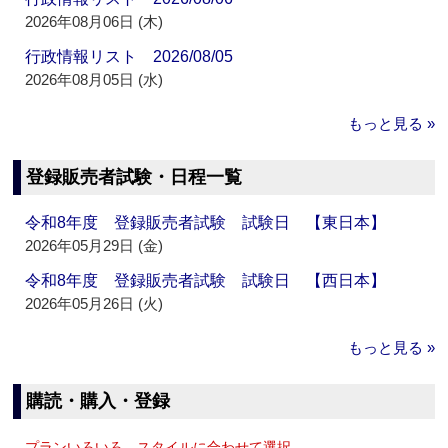
2026年08月06日 (木)
行政情報リスト 2026/08/05
2026年08月05日 (水)
もっと見る »
登録販売者試験・日程一覧
令和8年度 登録販売者試験 試験日 【東日本】
2026年05月29日 (金)
令和8年度 登録販売者試験 試験日 【西日本】
2026年05月26日 (火)
もっと見る »
購読・購入・登録
プランいろいろ、スタイルに合わせて選択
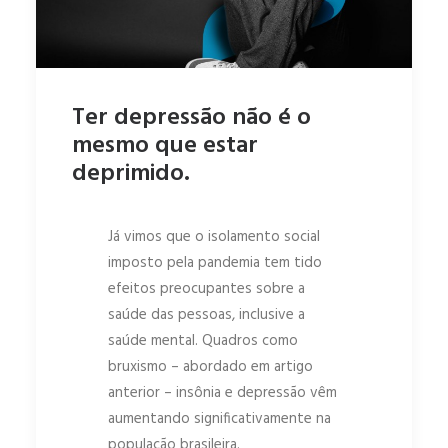
Ter depressão não é o
mesmo que estar
deprimido.
Já vimos que o isolamento social
imposto pela pandemia tem tido
efeitos preocupantes sobre a
saúde das pessoas, inclusive a
saúde mental. Quadros como
bruxismo – abordado em artigo
anterior – insônia e depressão vêm
aumentando significativamente na
população brasileira.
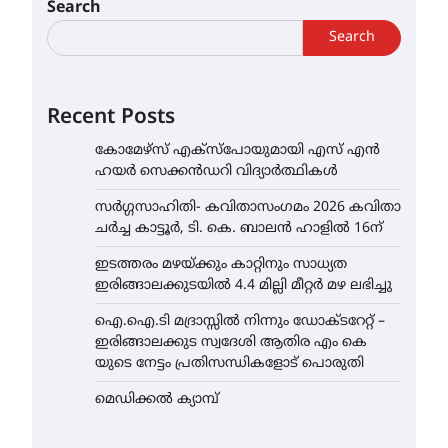
Search
Search
Recent Posts
കോമേഴ്സ് എക്സ്പോയുമായി എസ് എൻ
ഹയർ സെക്കൻഡറി വിദ്യാർത്ഥികൾ
സർഗ്ഗസാഹിതി- കവിതാസംഗമം 2026 കവിതാ
ചർച്ച കാട്ടൂർ, ടി. കെ. ബാലൻ ഹാളിൽ 16ന്
ഇടത്തരം മഴയ്ക്കും കാറ്റിനും സാധ്യത
ഇരിങ്ങാലക്കുടയിൽ 4.4 മില്ലി മീറ്റർ മഴ ലഭിച്ചു
ഐ.ഐ.ടി മദ്രാസ്സിൽ നിന്നും ഡോക്ടറേറ്റ് –
ഇരിങ്ങാലക്കുട സ്വദേശി ആതിര എം കെ
യുടെ നേട്ടം പ്രതിസന്ധികളോട് പൊരുതി
മെഡിക്കൽ ക്യാമ്പ്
# # # #
= What is expected =
Keep only those lines of the records that hold "saúde", and return them.

= Output of the task =
saúde das pessoas, inclusive a
saúde mental. Quadros como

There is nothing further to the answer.